Sobriety in ITAA is a process of discovery that looks different for each of us. As part of this process, we identify and abstain from the specific behaviors which trigger our addiction. We have also found it beneficial to establish a positive vision for our internet and technology use. For example, we may practice using technology purposefully, minimally, or only as necessary. Some of us have also found it helpful to cancel our streaming services, abstain from tv viewing, invest in spending time on physical activity and social interactions in real life, and reducing our overall screen time. We respect each member’s dignity to discover their own path to recovery, and we work with other experienced members to help define what sobriety means for each of us as individuals. As part of this process, we lean on meetings and phone calls to help maintain our sobriety commitments. Rather than streaming for distraction or to numb our emotions, we seek to use technology as a tool for meeting our goals, living in alignment with our values, and developing flourishing lives.
Types of Internet Addiction
While we all suffer from a common disease, it expresses itself in different ways for each of us. The following are some common compulsive internet and technology behaviors. It’s important to keep in mind that this list is neither comprehensive nor prescriptive—it is essential to identify our own personal compulsive or unnecessary internet and technology behaviors with the help of other members.
- Social media addiction is the addictive use of social media platforms, messaging apps, newsfeeds, discussion forums, chat rooms, and online communities. Addictive social media use can include Facebook, Instagram, Twitter, TikTok, Snapchat, Discord, Reddit, Pinterest, and others.
- Phone addiction is the compulsive and self-destructive use of smartphone devices and apps. This may involve excessive phone use or compulsive notification checking, especially at inappropriate times such as late at night or while studying, working, or driving.
- Video game addiction refers to obsessive, unhealthy, or excessive use of video games, as well as any other digital or online games. This includes computer games, console games, phone games, and social media games.
- Porn addiction is the addictive consumption of digital erotic content and can also entail other unhealthy digital sexual behaviors. This can include pornographic videos, images, or writing, sexually arousing imagery, anonymous chat rooms, and dating apps.
- Information Addiction is an addictive and unhealthy relationship to researching and consuming information. This can include an addiction to the news, scrolling social media feeds, online shopping, online encyclopedias, and compulsive online research such as product or health research.

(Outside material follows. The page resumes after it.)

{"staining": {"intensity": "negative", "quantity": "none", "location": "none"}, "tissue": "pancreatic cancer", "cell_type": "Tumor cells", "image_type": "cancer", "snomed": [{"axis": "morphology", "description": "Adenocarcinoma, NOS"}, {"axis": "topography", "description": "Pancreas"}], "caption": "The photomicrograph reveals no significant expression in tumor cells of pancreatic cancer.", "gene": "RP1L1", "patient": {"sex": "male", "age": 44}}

Internet and Technology Addicts Anonymous is a Twelve-Step fellowship based on the principles pioneered by Alcoholics Anonymous. Our organization is entirely volunteer-based and self-supporting. The only requirement to participate in ITAA is a desire to stop using internet and technology compulsively.
We have no opinions on outside issues, and we neither condemn nor condone any particular technology. We are not affiliated with any political agenda, religious movement, or outside interests. Our single purpose is to abstain from compulsive internet and technology use and to help others find freedom from this addiction. ITAA is a US 501(c)(3) federal tax-exempt nonprofit incorporated in the state of Colorado.